Friday, March 24, 2017
Skepticism and the myth
Humans generate mythology at nearly all levels of experience. We have myths for deep time describing our cultural or societal memories and we also have more subjective family myths.
This tendency toward creating myths is one of the most amazing aspects of human thought and experience. It provides a cognitive literature of sorts and enhances our feeling of participation with past events.
The lovely thing about these myths is that they are never true. They tell tales that bend the laws of physics, that change the way we know the world works. And why not? They are reflections of the human imagination. Myths show us that time and again, we are brilliant story tellers and that tendency runs through the core of our collective experiences.
Mythology is helpful because it helps (as it is intended to do) to participate in our history, without needing to read that history in a dry old text.
However, myths stop being helpful or good when people take them literally. Any myth that you can think of, from any corner of our planet, even if it has its ancient roots in real but unrecorded deeds, is only literature. It cannot and should not be considered real, true or an actual representation of what actually happened.
It can be fun to think about whether or not the myth is true, because that is the joy of literature, but when those who wish to take the myth literally begin to push the myth onto others, the problems begin.

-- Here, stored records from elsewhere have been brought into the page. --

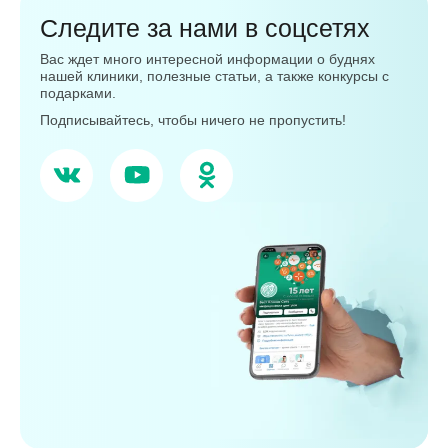
Следите за нами в соцсетях
Вас ждет много интересной информации о буднях
нашей клиники, полезные статьи, а также конкурсы с
подарками.
Подписывайтесь, чтобы ничего не пропустить!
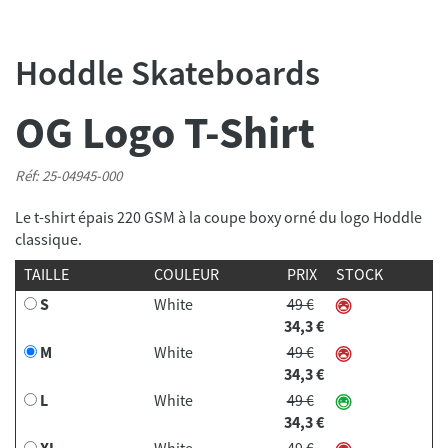
Hoddle Skateboards
OG Logo T-Shirt
Réf: 25-04945-000
Le t-shirt épais 220 GSM à la coupe boxy orné du logo Hoddle
classique.
TAILLE
COULEUR
PRIX
STOCK
S
White
49 €
34,3 €
M
White
49 €
34,3 €
L
White
49 €
34,3 €
XL
White
49 €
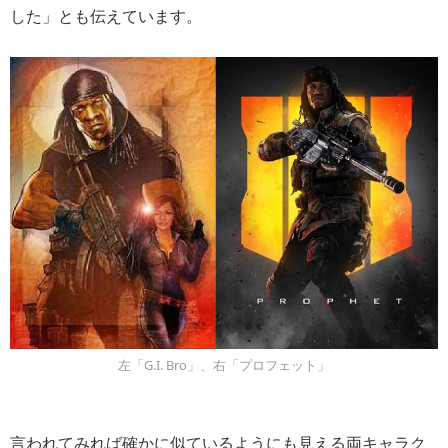
した」とも伝えています。
左「G.I. Bro」、右「プロフェット」
言われてみれば確かに似ているようにも見える両キャラク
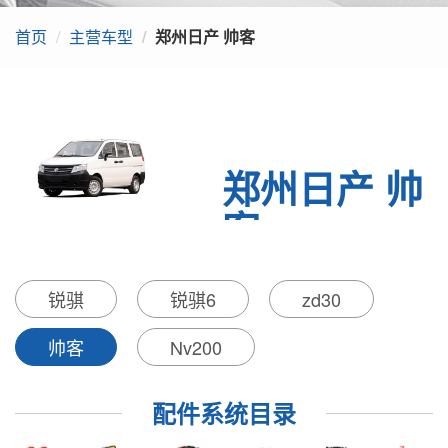
上汽名爵
首页
主营车型
郑州日产 帅客
吉奥汽车
比亚迪
东风俊风
郑州日产 帅
客
随着人们对生活品质要求不断
锐骐
锐骐6
zd30
的提升，集多重优点为一身的
商务车受关注的程度越来越
高。郑州日产高级紧凑型商务
帅客
Nv200
车帅客于2009年11月2日正式
上市。帅客1.6L使用了标致30
配件系统目录
7平台，同时还搭载了标致30
7匹配的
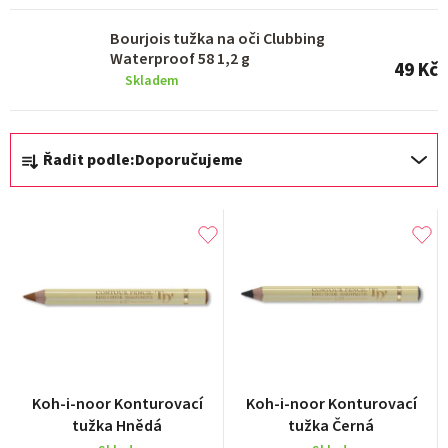
Bourjois tužka na oči Clubbing
Waterproof 58 1,2 g
49 Kč
Skladem
Ř
Řadit podle:
Doporučujeme
a
z
e
n
í
p
r
o
Koh-i-noor Konturovací
Koh-i-noor Konturovací
d
tužka Hnědá
tužka Černá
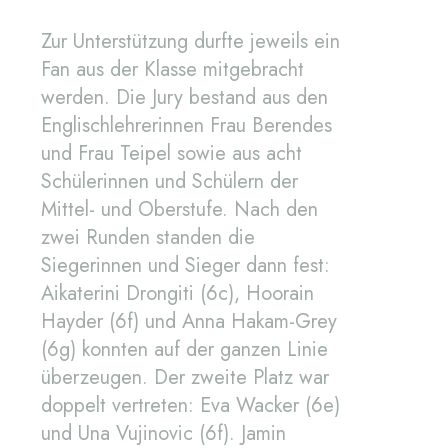
Zur Unterstützung durfte jeweils ein
Fan aus der Klasse mitgebracht
werden. Die Jury bestand aus den
Englischlehrerinnen Frau Berendes
und Frau Teipel sowie aus acht
Schülerinnen und Schülern der
Mittel- und Oberstufe. Nach den
zwei Runden standen die
Siegerinnen und Sieger dann fest:
Aikaterini Drongiti (6c), Hoorain
Hayder (6f) und Anna Hakam-Grey
(6g) konnten auf der ganzen Linie
überzeugen. Der zweite Platz war
doppelt vertreten: Eva Wacker (6e)
und Una Vujinovic (6f). Jamin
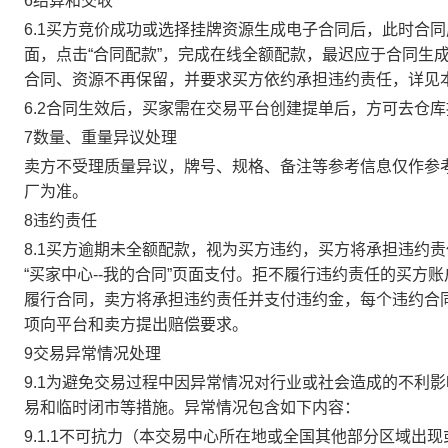
6结算和交收
6.1买方竞价成功或选择挂牌资源生成电子合同后，此时合同
面，点击“合同配款”，完成在线全额配款，最迟应于合同生成当
合同、资源不再保留，并要求买方依约承担违约责任，详见
6.2合同生效后，买家需在交易平台创建提单后，方可去仓
7数量、重量异议处理
卖方不受理质量异议，牌号、规格、备注等参考信息仅作参
厂为准。
8违约责任
8.1买方逾期未全额配款，视为买方违约，买方将承担违约
“买家中心--我的合同”页面支付。拒不履行违约责任的买
履行合同，卖方将承担违约责任并支付违约金，每个违约合同
项向平台和卖方提出赔偿要求。
9交易异常情况处理
9.1为避免交易过程中因异常情况对行业或社会造成的不利
易和临时闭市等措施。异常情况包含如下内容：
9.1.1不可抗力（本交易中心所在地或全国其他部分区域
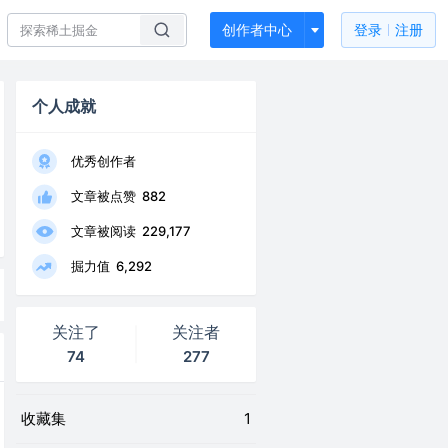
创作者中心
登录
注册
个人成就
优秀创作者
文章被点赞
882
文章被阅读
229,177
掘力值
6,292
关注了
关注者
74
277
收藏集
1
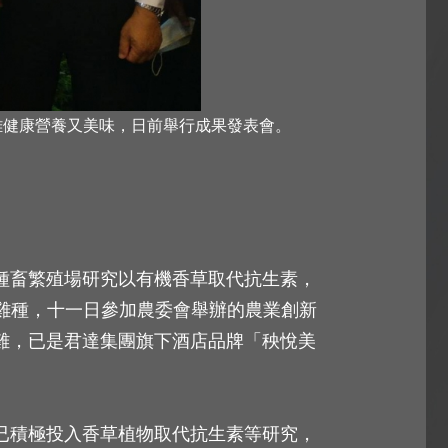
雞健康營養又美味，日前舉行成果發表會。
種畜繁殖場研究以有機香草取代抗生素，
化雞種，十一日參加農委會舉辦的農業創新
雞，已是君達集團旗下酒店品牌「秧悅美
已積極投入香草植物取代抗生素等研究，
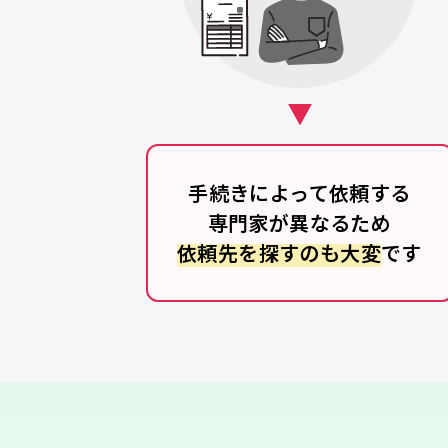
手続きによって依頼する
専門家が異なるため
依頼先を探すのも大変
です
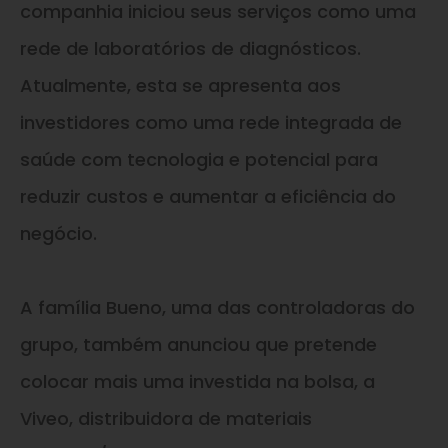
companhia iniciou seus serviços como uma
rede de laboratórios de diagnósticos.
Atualmente, esta se apresenta aos
investidores como uma rede integrada de
saúde com tecnologia e potencial para
reduzir custos e aumentar a eficiência do
negócio.
A família Bueno, uma das controladoras do
grupo, também anunciou que pretende
colocar mais uma investida na bolsa, a
Viveo, distribuidora de materiais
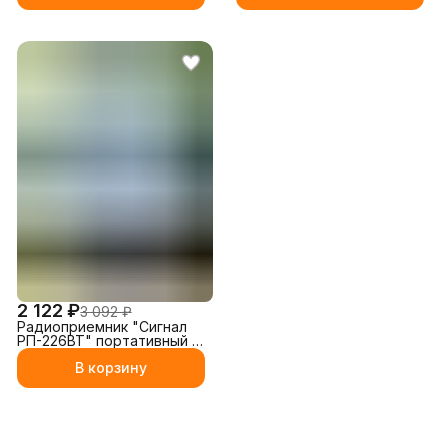
2 122 ₽
3 092 ₽
Радиоприемник "Сигнал
РП-226BT" портативный с
Bluetooth
В корзину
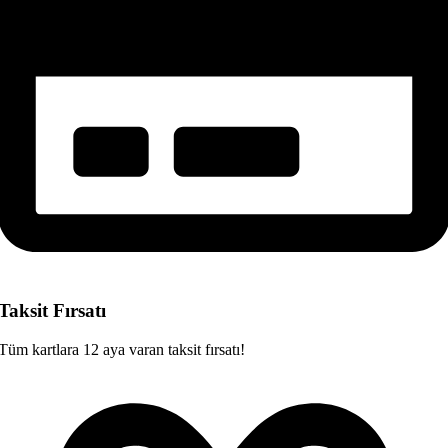
Taksit Fırsatı
Tüm kartlara 12 aya varan taksit fırsatı!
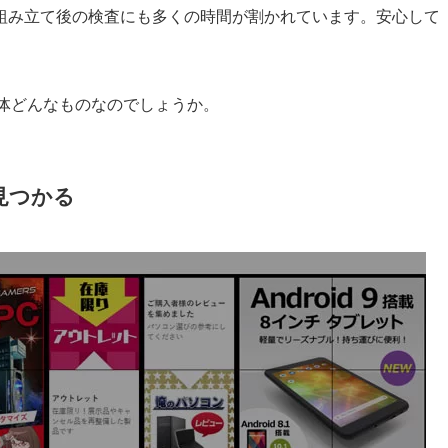
組み立て後の検査にも多くの時間が割かれています。安心して
一体どんなものなのでしょうか。
見つかる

It is not only that most myths deny or ignore real natural laws but that those who take the myth literally try to squash up the real world to fit in the limited and nonsensical world of the myth.
When this happens by an individual, there is no harm. But when this happens and the myths are forced on the young or on the credulous, terrible damage occurs.
It may seem innocuous to tell children about the Genesis Flood or that Poseidon or Thor are real, but the consequences are terrible.
First, by instilling a literal view or interpretation on the young, we are actively suppressing their natural curiosity We force them to accept fiction as fact, which makes it much more difficult for them to discern other forms of literature from fact, as well.
But most disturbingly, it forces people to give over their critical faculties and renders them unable to think critically, challenge false claims or even realize the wondrous realities of this world that are true.
Mythology is wonderful, necessary and even entertaining, but it is never the unarguable truth and the critical skeptic must remember this in the fight against credulity, literalistic and zealous fanaticism and totalitarianism.